Why it’s hard to scale

Turning osmosis into practical power is more complex than the theory suggests. “While energy is released when the salt water is mixed with fresh water, a lot of energy is lost in pumping the two streams into the power plant and from the frictional loss across the membranes,” Kentish explained. “This means that the net energy that can be gained is small.”

But there is progress. Advances in pump and membrane design are steadily cutting down energy losses. Fukuoka’s plant also demonstrates a smart twist: it uses concentrated seawater left over from desalination. That brine makes the difference in salt levels greater, which boosts the energy potential.

Looking toward the future

Researchers see the Japanese launch as a turning point. “Communities have salt lakes around New South Wales and Sydney that could be used as a resource,” Altaee said, pointing out that Australia already has the know-how to build its own facility if funding becomes available. The UTS prototype could be revived to match the scale of Japan’s progress.
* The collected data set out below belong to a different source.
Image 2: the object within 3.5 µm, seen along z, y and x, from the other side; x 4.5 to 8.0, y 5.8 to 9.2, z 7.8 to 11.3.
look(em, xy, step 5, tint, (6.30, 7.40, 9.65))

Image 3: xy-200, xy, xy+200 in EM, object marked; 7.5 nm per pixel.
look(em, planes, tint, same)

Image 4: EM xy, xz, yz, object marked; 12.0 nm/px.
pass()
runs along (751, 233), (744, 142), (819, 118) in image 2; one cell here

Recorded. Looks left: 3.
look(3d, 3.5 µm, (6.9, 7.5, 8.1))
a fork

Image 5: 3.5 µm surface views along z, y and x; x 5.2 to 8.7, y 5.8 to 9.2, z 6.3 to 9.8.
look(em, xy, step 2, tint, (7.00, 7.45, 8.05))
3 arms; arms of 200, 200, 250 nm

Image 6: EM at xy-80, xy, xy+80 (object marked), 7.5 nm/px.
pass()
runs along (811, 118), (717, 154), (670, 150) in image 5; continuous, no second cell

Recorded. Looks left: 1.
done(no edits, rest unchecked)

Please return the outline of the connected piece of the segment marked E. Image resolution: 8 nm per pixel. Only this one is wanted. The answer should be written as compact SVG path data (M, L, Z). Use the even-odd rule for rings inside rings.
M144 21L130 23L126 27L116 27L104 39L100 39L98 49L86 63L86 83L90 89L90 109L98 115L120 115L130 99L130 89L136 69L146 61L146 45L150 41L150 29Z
For now, Fukuoka’s contribution is modest. But as proof of concept, it matters. Osmotic power is one of the few renewable sources capable of running nonstop; no sun, no wind, no seasonal variation required. With every prototype and plant, the technology edges closer to becoming part of the world’s clean energy mix.
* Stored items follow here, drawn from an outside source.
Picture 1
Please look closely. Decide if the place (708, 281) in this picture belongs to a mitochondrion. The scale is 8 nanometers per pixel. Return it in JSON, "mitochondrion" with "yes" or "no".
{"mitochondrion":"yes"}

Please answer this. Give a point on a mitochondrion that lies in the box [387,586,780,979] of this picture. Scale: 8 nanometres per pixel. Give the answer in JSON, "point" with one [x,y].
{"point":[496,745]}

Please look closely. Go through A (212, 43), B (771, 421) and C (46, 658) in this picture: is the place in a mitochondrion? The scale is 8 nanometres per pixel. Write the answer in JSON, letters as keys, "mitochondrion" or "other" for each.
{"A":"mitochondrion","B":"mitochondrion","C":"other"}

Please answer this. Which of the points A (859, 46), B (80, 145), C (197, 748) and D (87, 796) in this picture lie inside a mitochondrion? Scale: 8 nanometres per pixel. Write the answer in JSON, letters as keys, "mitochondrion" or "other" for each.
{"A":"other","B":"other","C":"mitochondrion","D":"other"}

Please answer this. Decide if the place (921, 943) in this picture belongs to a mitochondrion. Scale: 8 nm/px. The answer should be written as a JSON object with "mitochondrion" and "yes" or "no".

A quick refresher: how osmotic power works in 3 steps

  1. Two waters meet
    Fresh water (or treated wastewater) and seawater are placed on opposite sides of a semipermeable membrane.
  2. Water flows across
    Fresh water naturally moves toward the salty side, boosting pressure in the concentrated solution.
  3. Power is generated
    That pressure is channeled through a turbine linked to a generator, producing steady renewable electricity.